Few could image the impact on the MacAfee’s household, when their daughter, Kim (Meredith Tyler), is chosen to receive Conrad’s last kiss as a civilian pop star. The whole tiny town of Sweet Water is totally transformed and happily overwhelmed by the choice, or possibly suicidal, like Kim’s steady high school boyfriend, Hugo (Eloitt Mattox).

Kim’s father, Harry MacAffee (Monte Riegel Wheeler) in fact is outraged too that the potential sexual menace, Conrad, is to reside in his home for the occasion, and her mother, Doris (Mandy Jiran), forced into now being her daughter’s friend rather than her parent, finds the transformation almost more than she can bear.

Comic chaos abounds. Zinger one-liners keep the merriment moving and the plot springs ahead amid the pleasantly upbeat songs penned by Charles Strouse and Lee Adams. Two numbers from the score—“Put On A Happy Face” (first delivered by Albert and a teen chorus) and “A Lot of Livin’ to Do” (voiced by Conrad, Kim, and the teens)—soon earned a place among the American standards classics.

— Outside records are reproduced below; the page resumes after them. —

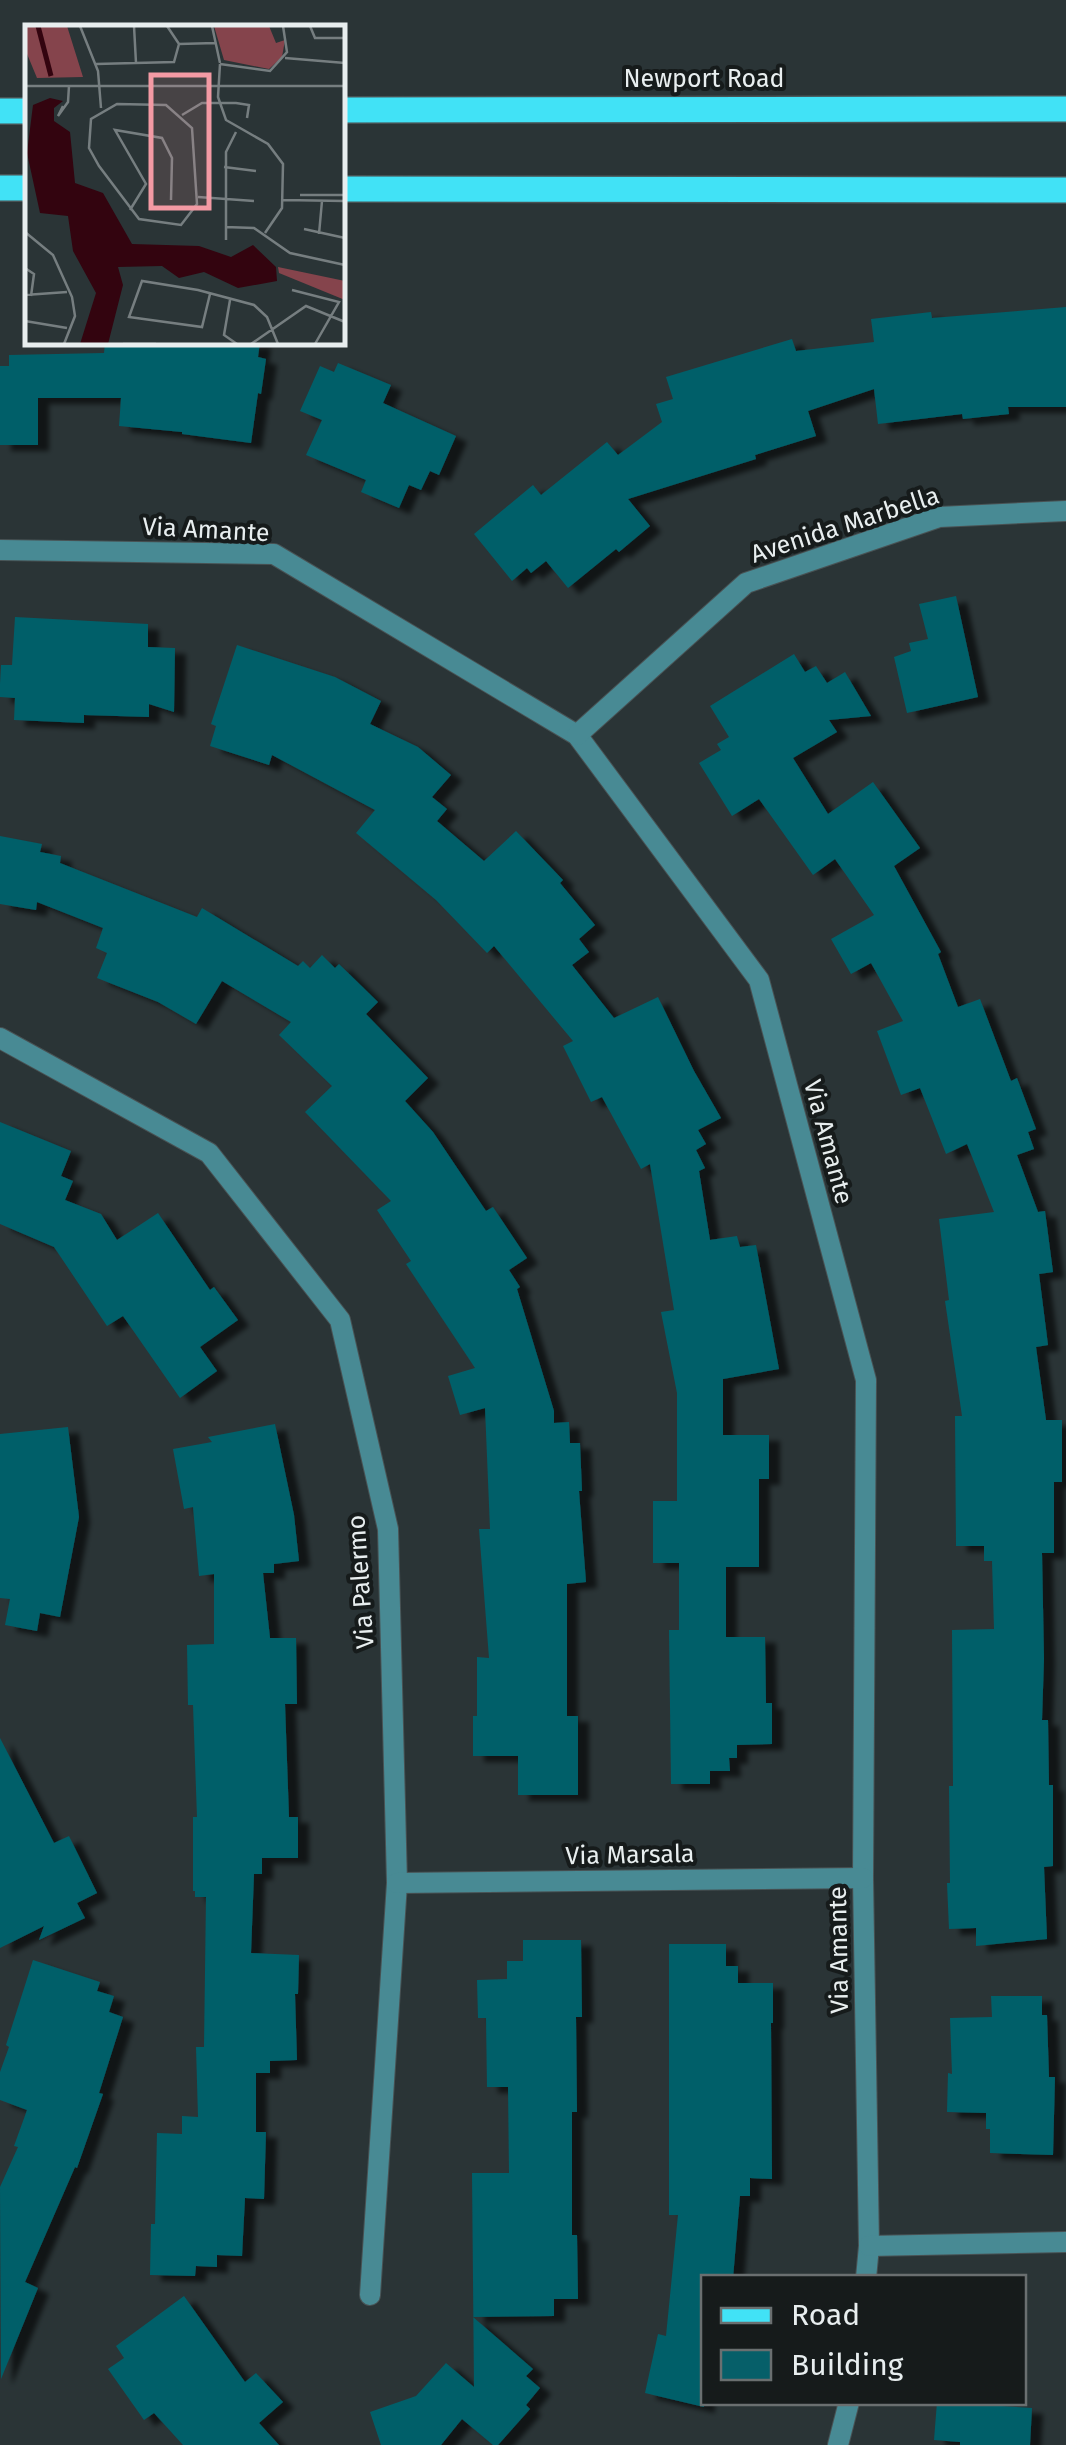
<svg xmlns="http://www.w3.org/2000/svg" width="1066" height="2445" font-family="'Fira Sans',sans-serif">
<defs>
<filter id="shadow"><feDropShadow dx="11" dy="6" stdDeviation="2.5" flood-color="#0009"/></filter>
</defs>
<rect width="100%" height="100%" fill="#2a3436"/>
<g fill="#065f69" filter="url(#shadow)">
<polygon points="1066,307 1066,407 1008,407 1009,414 963,419 962,414 878,424 874,389 808,411 816,436 755,455 756,459 628,499 650,526 619,552 616,549 568,588 546,561 531,573 527,568 512,581 474,534 533,485 541,495 607,442 618,455 662,422 656,404 673,399 666,377 792,339 796,351 874,342 871,319 931,312 932,318"/>
<polygon points="105,342 260,342 258,357 266,359 261,394 258,393 251,443 182,434 182,432 119,426 121,398 38,398 38,445 0,445 0,366 9,366 9,355 104,353"/>
<polygon points="338,363 391,385 383,403 456,436 439,475 430,471 421,490 409,485 399,508 361,492 366,480 306,455 322,420 300,411 320,366 334,372"/>
<polygon points="956,596 978,697 907,713 894,657 911,651 909,643 928,639 919,604"/>
<polygon points="15,617 148,624 148,647 175,648 174,712 149,704 149,717 84,715 84,723 14,720 15,698 0,697 0,684 1,665 12,665"/>
<polygon points="237,645 335,677 381,701 370,724 418,747 451,775 432,797 447,809 437,821 484,861 516,831 563,880 560,883 595,925 579,939 589,952 572,965 614,1018 658,997 694,1071 721,1118 698,1130 706,1144 696,1150 705,1168 699,1171 710,1240 737,1236 740,1247 756,1245 779,1369 723,1379 723,1435 769,1435 769,1479 759,1479 759,1567 726,1567 726,1637 765,1637 766,1703 772,1703 772,1744 737,1745 737,1758 729,1758 730,1771 710,1771 710,1784 671,1784 669,1630 679,1630 679,1563 653,1563 653,1501 677,1501 677,1393 661,1312 674,1310 650,1164 641,1169 602,1097 591,1102 563,1046 573,1041 494,946 487,953 436,900 356,833 375,810 272,755 269,765 210,746 216,726 211,724"/>
<polygon points="794,654 805,672 816,666 827,683 845,672 871,716 829,720 837,732 793,758 828,814 873,782 920,848 894,866 941,952 938,954 958,1007 980,999 1011,1081 1017,1078 1036,1129 1028,1132 1034,1149 1017,1155 1038,1212 1045,1211 1053,1272 1039,1274 1048,1345 1036,1347 1046,1420 1062,1420 1062,1482 1054,1482 1054,1553 1042,1553 1044,1659 1042,1720 1048,1720 1049,1785 1053,1785 1053,1866 1044,1867 1047,1939 976,1946 976,1928 949,1929 947,1883 950,1883 949,1786 953,1786 952,1630 994,1629 992,1561 984,1561 984,1546 956,1546 955,1416 962,1416 945,1301 949,1300 939,1219 994,1212 967,1144 946,1154 920,1088 901,1095 877,1031 903,1021 871,963 851,974 831,939 874,915 835,859 813,875 759,799 732,816 699,763 721,750 717,744 729,737 710,706"/>
<polygon points="0,836 42,844 40,852 61,856 60,863 197,917 202,908 298,966 303,961 310,968 322,955 335,968 339,964 378,1002 366,1014 428,1078 405,1101 433,1132 486,1211 493,1207 527,1258 509,1270 520,1287 517,1289 554,1411 554,1423 569,1422 570,1443 580,1443 582,1491 579,1491 586,1582 567,1584 567,1716 578,1716 578,1795 518,1795 518,1756 473,1756 473,1716 477,1716 477,1657 489,1658 479,1529 490,1529 485,1408 460,1415 448,1376 475,1368 406,1264 411,1261 377,1210 391,1201 305,1112 332,1086 279,1035 291,1022 222,981 196,1024 158,1002 97,978 107,953 96,948 103,928 37,902 36,910 0,904"/>
<polygon points="0,1122 71,1151 61,1176 73,1181 65,1200 101,1214 117,1240 158,1213 210,1290 214,1287 238,1320 200,1347 217,1371 180,1398 123,1316 107,1326 54,1247 0,1224"/>
<polygon points="275,1424 294,1515 299,1561 274,1564 274,1573 263,1573 270,1638 296,1638 297,1704 285,1704 289,1817 298,1817 298,1858 262,1858 262,1874 254,1874 251,1953 299,1955 298,1994 295,1994 297,2060 270,2061 270,2073 256,2073 256,2132 266,2132 264,2199 245,2198 242,2256 217,2255 217,2267 196,2266 195,2276 150,2275 151,2224 155,2224 157,2133 182,2134 182,2116 198,2117 196,2047 204,2047 206,1897 195,1897 195,1891 193,1891 193,1817 197,1817 193,1705 188,1705 187,1645 214,1644 214,1574 199,1576 193,1507 184,1509 173,1449 212,1442 208,1437"/>
<polygon points="68,1427 79,1517 60,1617 40,1613 37,1631 5,1625 10,1599 0,1598 0,1434"/>
<polygon points="0,1738 54,1843 69,1836 97,1893 77,1903 85,1918 39,1940 44,1926 0,1948"/>
<polygon points="523,1940 581,1940 582,2017 576,2017 577,2112 572,2112 572,2235 577,2235 578,2299 554,2299 554,2316 473,2317 533,2369 526,2376 540,2388 526,2405 530,2409 498,2445 493,2445 462,2419 441,2445 381,2445 370,2412 416,2396 446,2363 474,2387 472,2173 509,2173 508,2087 487,2087 486,2018 478,2018 477,1980 507,1979 507,1961 523,1961"/>
<polygon points="669,1944 726,1944 726,1966 738,1966 738,1983 773,1983 773,2023 771,2023 772,2179 750,2178 750,2196 740,2196 733,2278 704,2278 704,2407 645,2393 658,2334 666,2336 678,2215 669,2215"/>
<polygon points="33,1960 100,1982 97,1991 114,1996 109,2012 123,2017 99,2093 103,2094 77,2168 75,2167 25,2282 38,2288 1,2379 0,2187 18,2147 14,2146 27,2110 0,2100 0,2072 9,2047 6,2045"/>
<polygon points="991,1996 1042,1996 1042,2015 1047,2015 1049,2077 1055,2077 1053,2155 990,2153 990,2129 986,2129 986,2113 947,2112 948,2073 952,2074 950,2018 992,2017"/>
<polygon points="184,2296 245,2382 256,2373 283,2402 259,2423 279,2445 183,2445 154,2413 144,2420 108,2369 124,2358 116,2346"/>
<polygon points="937,2402 1032,2408 1030,2445 960,2445 960,2442 934,2440"/>
</g>
<g fill="none" stroke-linecap="round" stroke-linejoin="round">
<defs>
<g id="street">
<polyline points="0,550 274,554 577,735 759,980 866,1380 863,1878 869,2246 866,2278"/>
<polyline points="577,735 746,583 939,517 1066,511"/>
<polyline points="0,1038 209,1153 340,1320 388,1529 397,1883 370,2295"/>
<polyline points="397,1883 863,1878"/>
<polyline points="869,2246 1066,2242"/>
<polyline points="838,2445 849,2402"/>
</g>
<g id="primary">
<polyline points="342,110 1066,109"/>
<polyline points="0,111 28,111"/>
<polyline points="0,188 28,188"/>
<polyline points="342,189 1066,190"/>
</g>
</defs>
<use href="#street" stroke="#485254" stroke-width="22"/>
<use href="#primary" stroke="#485254" stroke-width="28"/>
<use href="#street" stroke="#488a94" stroke-width="20"/>
<use href="#primary" stroke="#41e2f6" stroke-width="25"/>
</g>
<g text-anchor="middle" dominant-baseline="central" stroke-width="8" stroke-linejoin="round" paint-order="stroke">
<g font-size="25" fill="#e8eeef" stroke="#161b1b">
<text x="704" y="79">Newport Road</text>
<text transform="translate(845 525) rotate(-18)">Avenida Marbella</text>
<text transform="translate(206 530) rotate(3)">Via Amante</text>
<text transform="translate(828 1142) rotate(75)">Via Amante</text>
<text transform="translate(361 1582) rotate(-94)">Via Palermo</text>
<text transform="translate(630 1855) rotate(-1)">Via Marsala</text>
<text transform="translate(839 1950) rotate(-91)">Via Amante</text>
</g>
</g>
<g transform="translate(25 25)">
<rect width="320" height="320" fill="#2a3436"/>
<path d="M0,1H42L58,52L12,53L0,24ZM189,1H244L251,18L260,15L257,32L244,44L199,35ZM253,242L320,256V275L254,248Z" fill="#85444c"/>
<path d="M25,73L38,76L29,83V96L45,107L50,158L78,168L107,219L174,221L206,232L228,220L251,242L252,256L213,263L179,247L154,253L137,241L93,242L98,260L83,319H55L71,268L48,226L43,191L15,188L2,128L8,80Z" fill="#33040f"/>
<path fill="none" stroke="#33040f" stroke-width="5" d="M13,1L26,51"/>
<path fill="none" stroke="#767e80" stroke-width="2.5" d="M55,1L73,46L76,83M109,1L111,38M142,1L154,19L191,18M187,1L195,38M285,1L290,13H320M260,33L320,38M71,39L149,37L154,19M195,39L193,72L201,95L243,119L258,139L257,183L240,208M195,39L245,46L262,27L258,1M0,61H320M92,79L141,80L167,103L172,179L156,200L114,194L74,141L64,123L66,94ZM38,81L33,91L43,77L44,61M157,90L177,78H211L224,80L222,93M199,142L231,146M275,170H320M173,172L229,176M258,175L320,176M105,185L121,159L90,105L137,113L147,133L146,175M200,202L229,203L265,228L320,240M279,204L320,213M0,207L28,230L47,272L50,291L39,319M294,209L297,176M201,215V127L211,107M0,243L9,249L6,271M267,265L314,277L290,319M185,269L177,302L104,292L117,256L173,265L229,280L242,292L253,319M0,270L42,267M205,275L199,310L212,319M0,296L42,303M98,319H131M226,319L281,281L320,297"/>
<path fill="#f49aa4" fill-opacity="0.15" stroke="#f49aa4" stroke-width="5" d="M126,50H184V183H126Z"/>
<rect width="320" height="320" fill="none" stroke="#e8eeef" stroke-width="5"/>
</g>
<rect x="701" y="2275" width="325" height="130" fill="#161b1b" stroke="#6a6f70" stroke-width="2.5"/>
<rect x="721" y="2308" width="50" height="15" fill="#41e2f6" stroke="#6a6f70" stroke-width="2.5"/>
<text x="791" y="2325" font-size="30" fill="#e8eeef">Road</text>
<rect x="721" y="2350" width="50" height="30" fill="#065f69" stroke="#6a6f70" stroke-width="2.5"/>
<text x="791" y="2375" font-size="30" fill="#e8eeef">Building</text>
</svg>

Other memorable tunes, like “One Boy” and “One Last Kiss” add sure charm and emotional texture, while the humorous ones like Birdie’s “Honestly Sincere,” and Rosie’s “Shriner’s Ballet” skit along with her ironic “Spanish Rose” turn (made classic by Chita Rivera in the Broadway production) allow Eric Ulloa and Kat Nejat to project their characters with force and show off their superb personal acting and entertaining skills.

Ever present to prevent son Albert from pairing with his secretary, the popular OKC actress Charlotte Franklin turns the Mae Peterson role of the downtrodden, neglected mother into a gem by her squeezing every word emphasis or parting gesture for a laugh.

While the “Ed Sullivan Show” event churns up a wave of romantic suspense peaks in several instances, the comedy stays steady and unrelenting.

Director/choreographer Lyn Cramer, who long ago earned her wings from the muse of dance, puts her highly talented crew through their light-as-air dance routines and character delineations as if with a magic wand, and musical director David Andrews Rogers wields his baton to induce sparkling energy as well as romantic bliss from his skillful musicians.

Lyric’s “Bye Bye Birdie” leaves happy faces all around.

Performances are this week only at 7:30 p.m. through Thursday evening, Friday at 8 p.m., and Saturday at 2 and 8, and the show, at the Civic Center Music Hall, 201 N. Walker, is suitable for all ages.